New Features and Improvements

  • Documentation has been reorganized and updated, with improved navigation and a detailed walkthrough of Pandas equivalents of PySpark functions.

  • Improvements to enable BodoSQL features

  • Connectors:
    • Improved performance of pd.read_parquet when reading from remote storage systems like S3

    • Support reading categorical columns of Parquet

  • Performance improvements:
    • Improved performance and scalability of sort_values

    • Optimized pd.Series.isin(values) performance for long list of values.

  • UDFs in Series.apply and Dataframe.apply: the Bodo compiler transforms the code to pass main function values referenced in the UDF (“free variables”) as arguments to apply() automatically if possible (to simplify UDF usage).

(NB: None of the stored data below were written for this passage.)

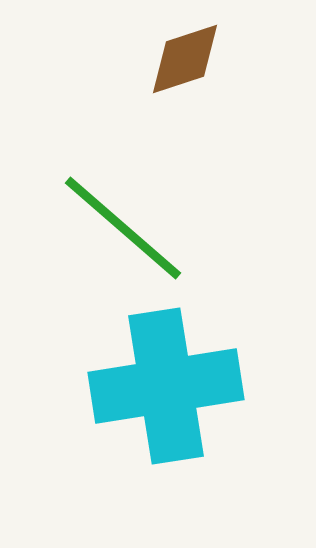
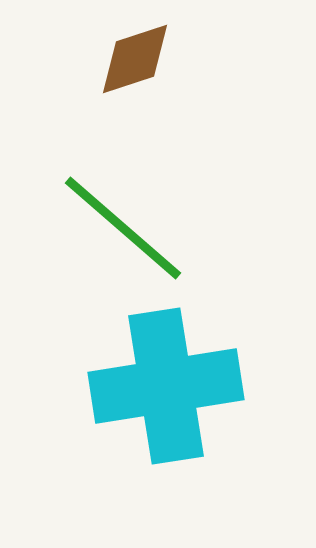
brown diamond: moved 50 px left
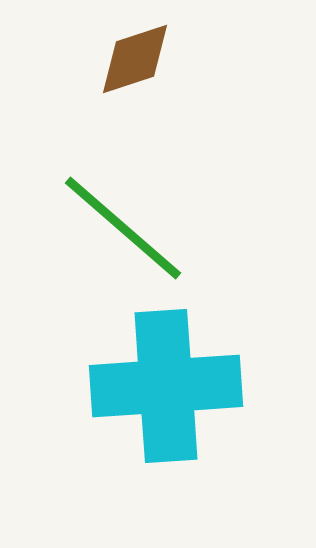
cyan cross: rotated 5 degrees clockwise
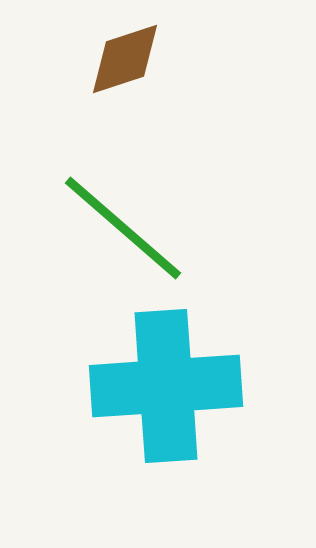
brown diamond: moved 10 px left
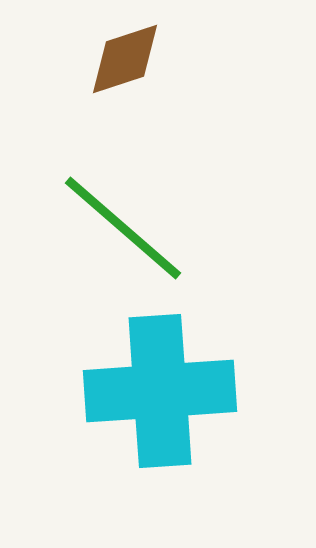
cyan cross: moved 6 px left, 5 px down
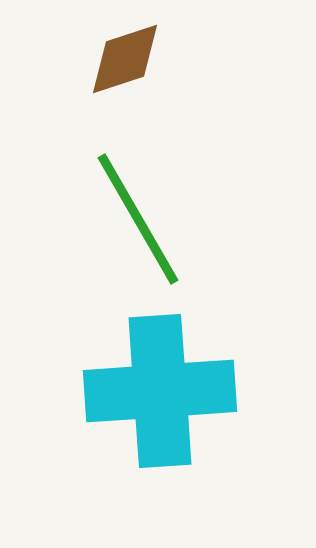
green line: moved 15 px right, 9 px up; rotated 19 degrees clockwise
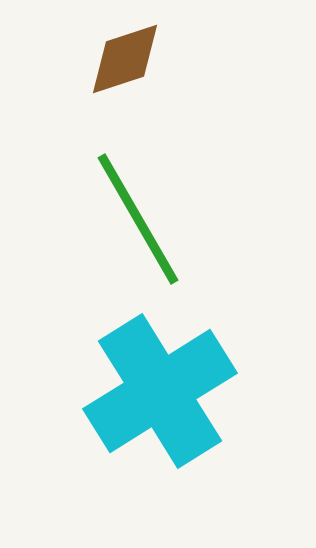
cyan cross: rotated 28 degrees counterclockwise
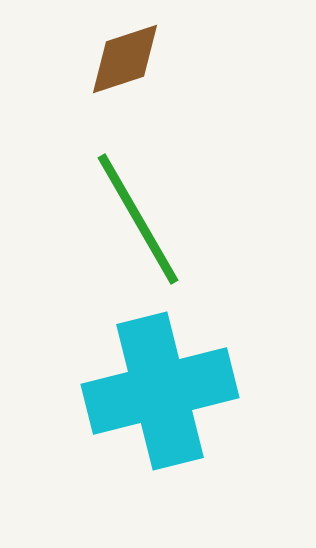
cyan cross: rotated 18 degrees clockwise
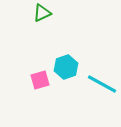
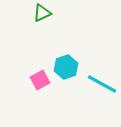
pink square: rotated 12 degrees counterclockwise
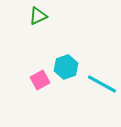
green triangle: moved 4 px left, 3 px down
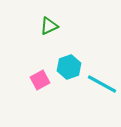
green triangle: moved 11 px right, 10 px down
cyan hexagon: moved 3 px right
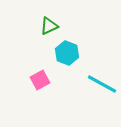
cyan hexagon: moved 2 px left, 14 px up; rotated 20 degrees counterclockwise
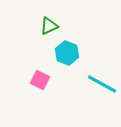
pink square: rotated 36 degrees counterclockwise
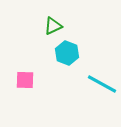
green triangle: moved 4 px right
pink square: moved 15 px left; rotated 24 degrees counterclockwise
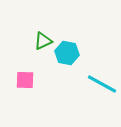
green triangle: moved 10 px left, 15 px down
cyan hexagon: rotated 10 degrees counterclockwise
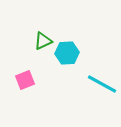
cyan hexagon: rotated 15 degrees counterclockwise
pink square: rotated 24 degrees counterclockwise
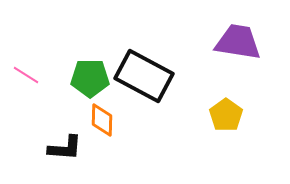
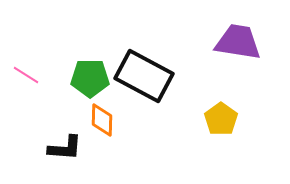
yellow pentagon: moved 5 px left, 4 px down
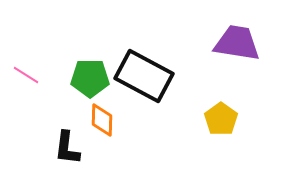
purple trapezoid: moved 1 px left, 1 px down
black L-shape: moved 2 px right; rotated 93 degrees clockwise
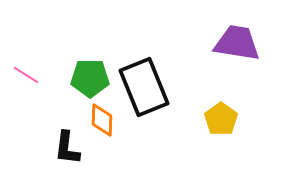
black rectangle: moved 11 px down; rotated 40 degrees clockwise
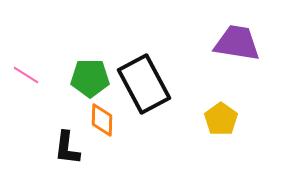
black rectangle: moved 3 px up; rotated 6 degrees counterclockwise
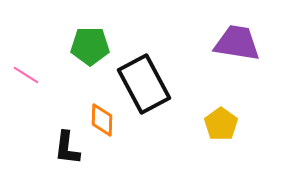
green pentagon: moved 32 px up
yellow pentagon: moved 5 px down
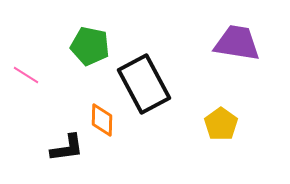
green pentagon: rotated 12 degrees clockwise
black L-shape: rotated 105 degrees counterclockwise
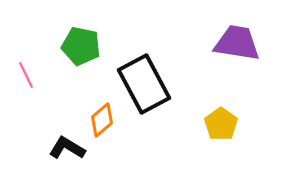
green pentagon: moved 9 px left
pink line: rotated 32 degrees clockwise
orange diamond: rotated 48 degrees clockwise
black L-shape: rotated 141 degrees counterclockwise
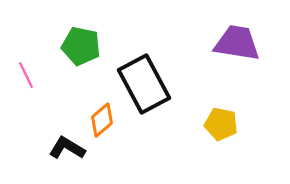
yellow pentagon: rotated 24 degrees counterclockwise
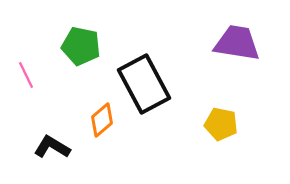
black L-shape: moved 15 px left, 1 px up
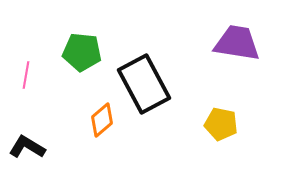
green pentagon: moved 1 px right, 6 px down; rotated 6 degrees counterclockwise
pink line: rotated 36 degrees clockwise
black L-shape: moved 25 px left
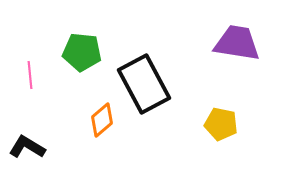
pink line: moved 4 px right; rotated 16 degrees counterclockwise
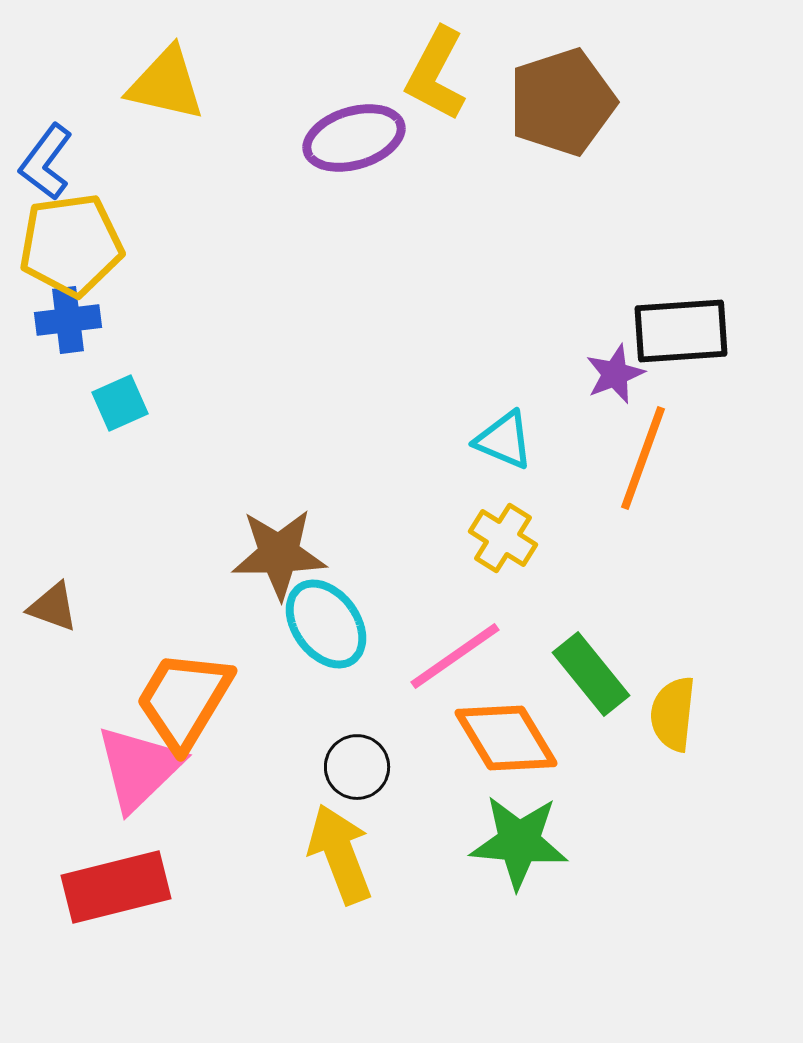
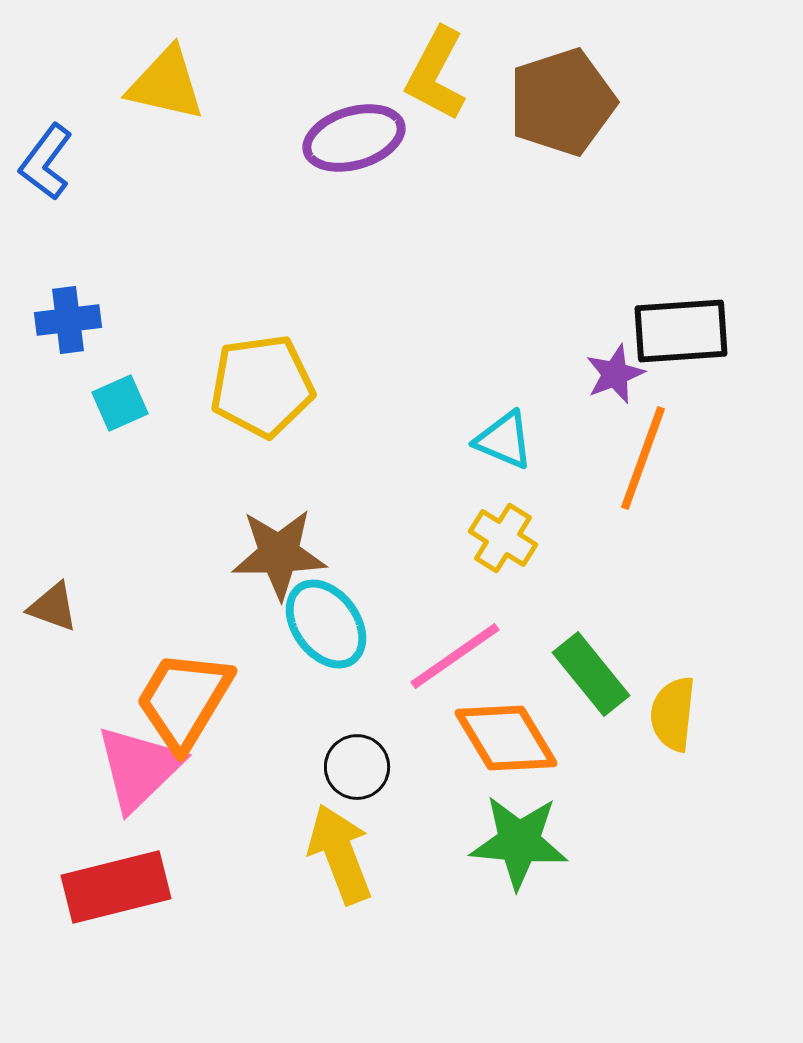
yellow pentagon: moved 191 px right, 141 px down
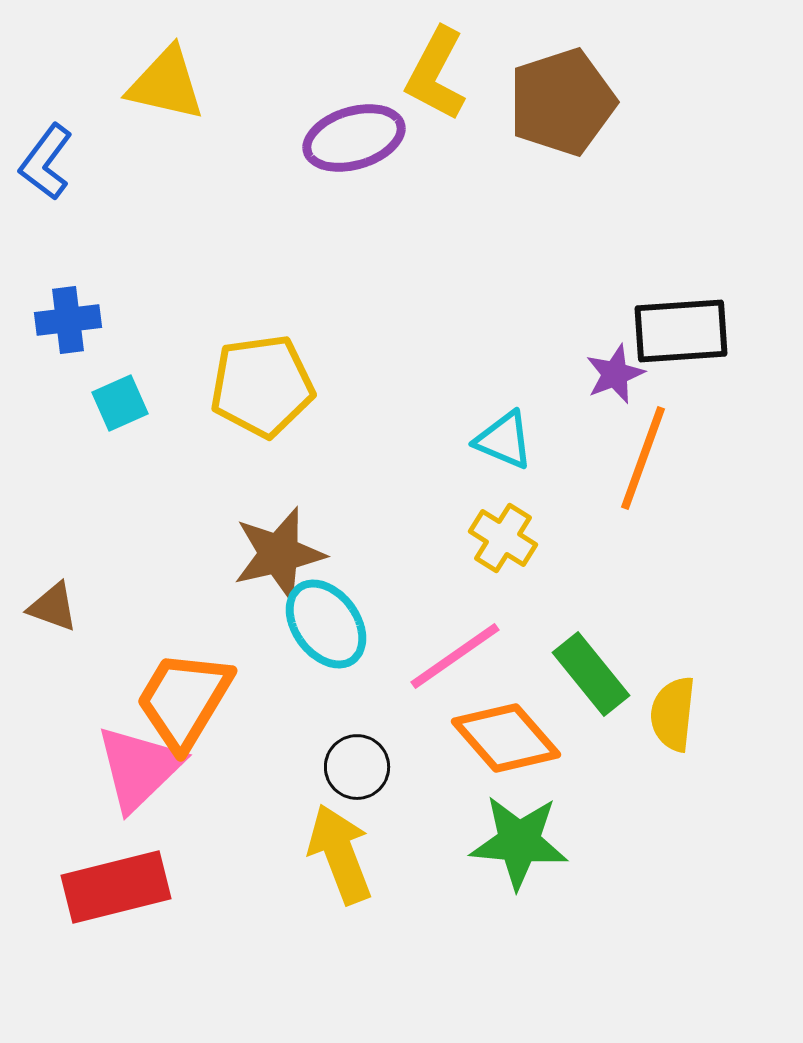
brown star: rotated 12 degrees counterclockwise
orange diamond: rotated 10 degrees counterclockwise
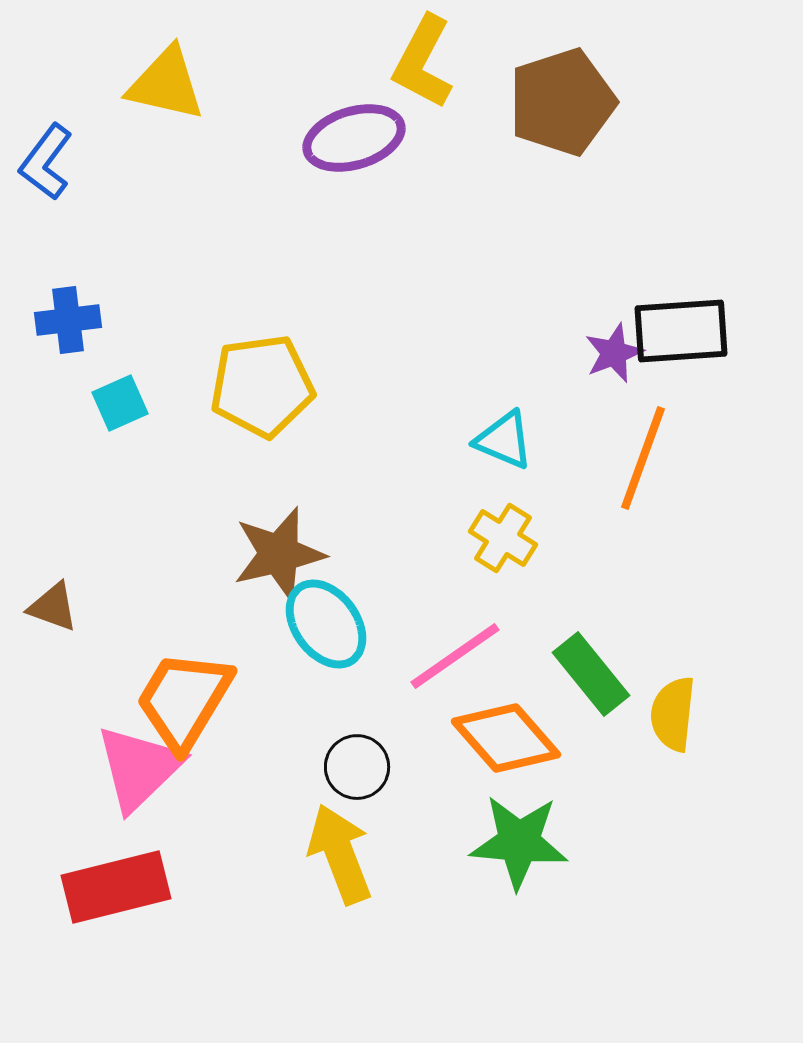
yellow L-shape: moved 13 px left, 12 px up
purple star: moved 1 px left, 21 px up
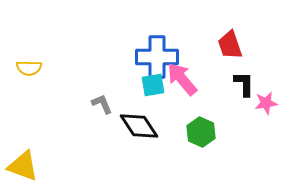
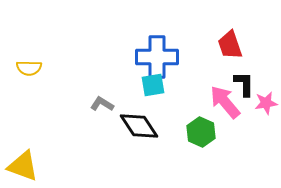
pink arrow: moved 43 px right, 23 px down
gray L-shape: rotated 35 degrees counterclockwise
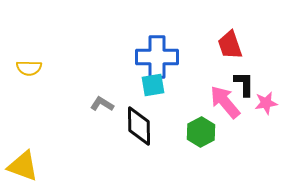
black diamond: rotated 33 degrees clockwise
green hexagon: rotated 8 degrees clockwise
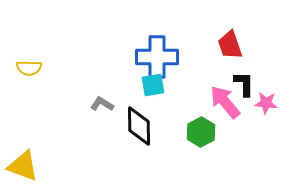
pink star: rotated 15 degrees clockwise
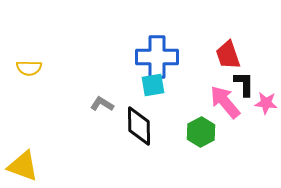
red trapezoid: moved 2 px left, 10 px down
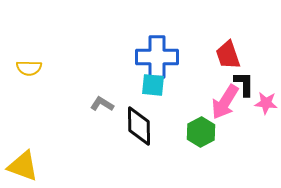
cyan square: rotated 15 degrees clockwise
pink arrow: rotated 108 degrees counterclockwise
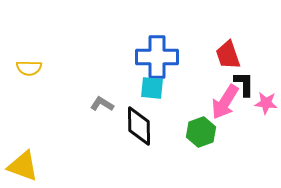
cyan square: moved 1 px left, 3 px down
green hexagon: rotated 8 degrees clockwise
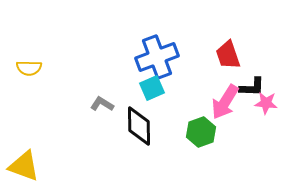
blue cross: rotated 21 degrees counterclockwise
black L-shape: moved 8 px right, 3 px down; rotated 92 degrees clockwise
cyan square: rotated 30 degrees counterclockwise
yellow triangle: moved 1 px right
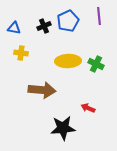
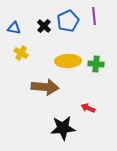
purple line: moved 5 px left
black cross: rotated 24 degrees counterclockwise
yellow cross: rotated 24 degrees clockwise
green cross: rotated 21 degrees counterclockwise
brown arrow: moved 3 px right, 3 px up
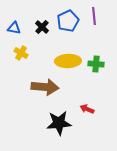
black cross: moved 2 px left, 1 px down
red arrow: moved 1 px left, 1 px down
black star: moved 4 px left, 5 px up
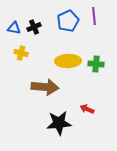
black cross: moved 8 px left; rotated 24 degrees clockwise
yellow cross: rotated 16 degrees counterclockwise
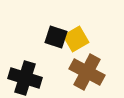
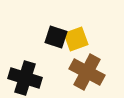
yellow square: rotated 10 degrees clockwise
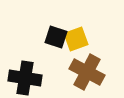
black cross: rotated 8 degrees counterclockwise
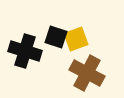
brown cross: moved 1 px down
black cross: moved 27 px up; rotated 8 degrees clockwise
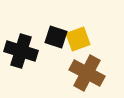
yellow square: moved 2 px right
black cross: moved 4 px left
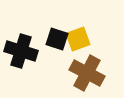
black square: moved 1 px right, 2 px down
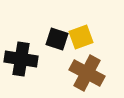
yellow square: moved 3 px right, 2 px up
black cross: moved 8 px down; rotated 8 degrees counterclockwise
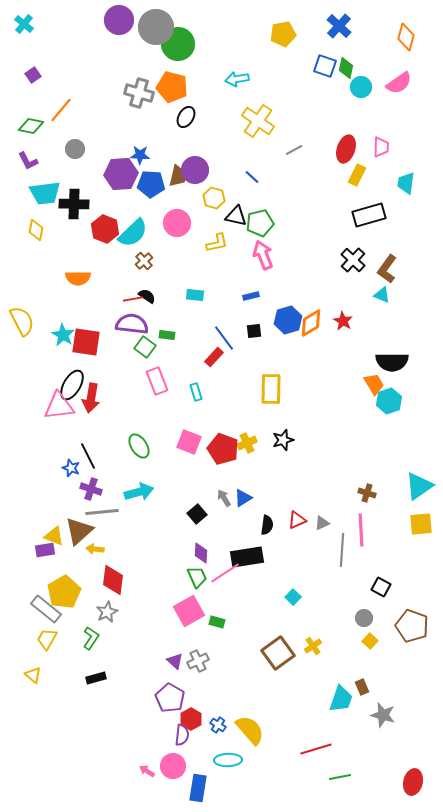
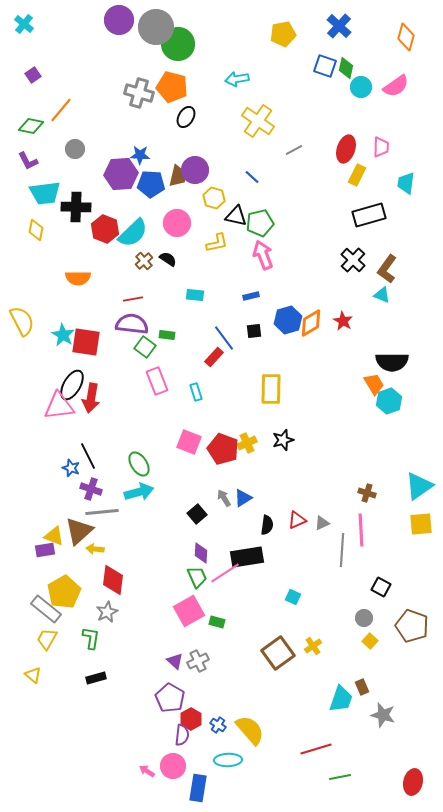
pink semicircle at (399, 83): moved 3 px left, 3 px down
black cross at (74, 204): moved 2 px right, 3 px down
black semicircle at (147, 296): moved 21 px right, 37 px up
green ellipse at (139, 446): moved 18 px down
cyan square at (293, 597): rotated 21 degrees counterclockwise
green L-shape at (91, 638): rotated 25 degrees counterclockwise
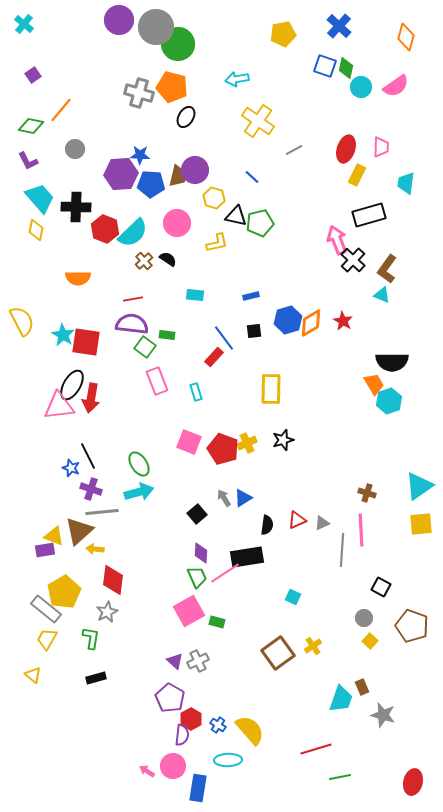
cyan trapezoid at (45, 193): moved 5 px left, 5 px down; rotated 124 degrees counterclockwise
pink arrow at (263, 255): moved 74 px right, 15 px up
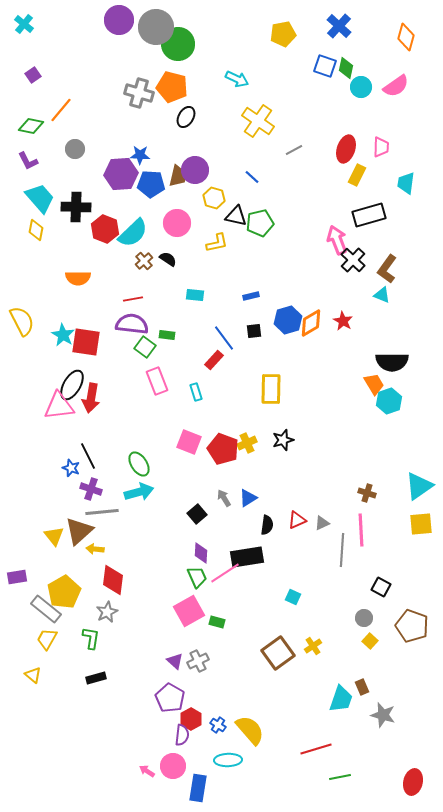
cyan arrow at (237, 79): rotated 145 degrees counterclockwise
red rectangle at (214, 357): moved 3 px down
blue triangle at (243, 498): moved 5 px right
yellow triangle at (54, 536): rotated 30 degrees clockwise
purple rectangle at (45, 550): moved 28 px left, 27 px down
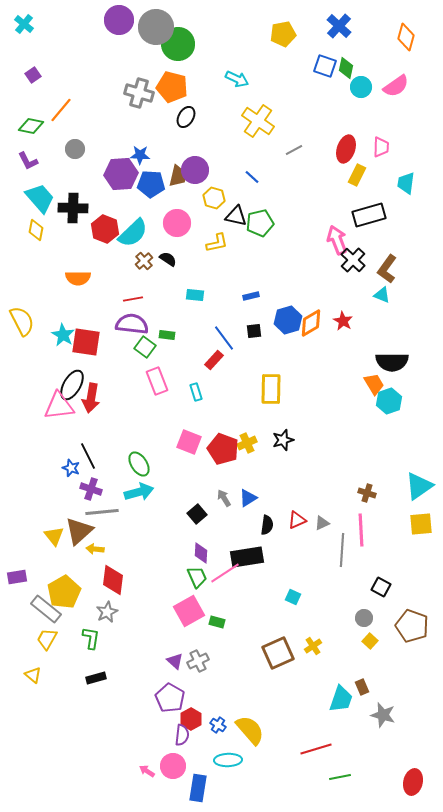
black cross at (76, 207): moved 3 px left, 1 px down
brown square at (278, 653): rotated 12 degrees clockwise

  • Support passing Bodo data types to objmode directly (in addition to string representation of the data types). For example, the following code sets the return type an int64 type:

    @bodo.jit
    def f(a, b):
        with bodo.objmode(res=bodo.int64):
            res = random.randint(a, b)
        return res
    
  • Compilation time improvements for some dataframe operations

  • Distributed support for pd.RangeIndex calls

  • Pandas coverage:
    • Initial support for binary arrays, including within series/dataframes

    • Support for groupby.transform

    • Groupby: support repeated input columns. For example:

      df.groupby("A").agg(
              D=pd.NamedAgg(column="B", aggfunc=lambda A: A.sum()),
              F=pd.NamedAgg(column="C", aggfunc="max"),
              E=pd.NamedAgg(column="B", aggfunc="min"),
      )
      
    • Support Groupby with dropna=False

    • Support for dropna in Series.nunique, DataFrame.nunique, and groupby.nunique

    • Support for DataFrame.insert()

    • Support tolist() for string and numpy arrays

    • Expanded astype support:
      • str to timedelta64/datetime64

      • timedelta64/datetime64 to int64

      • date arrays

      • Numeric-like inputs to datetime/timedelta

      • Support for pd.StringDtype() in astype

      • numeric-like to nullable integer types

    • Support for pd.Timestamp.now()

    • Support Timestamp in pd.to_datetime

    • Support for Timestamp/Timedelta as the scalar value for a Series

    • Support for Series.dt.month_name, Timestamp.month_name

    • Support for min/max on timedelta64 series/arrays

  • Python coverage:
    • Support for bytes.fromhex()

    • Support for bytes.__hash__

    • Support for min and max for string values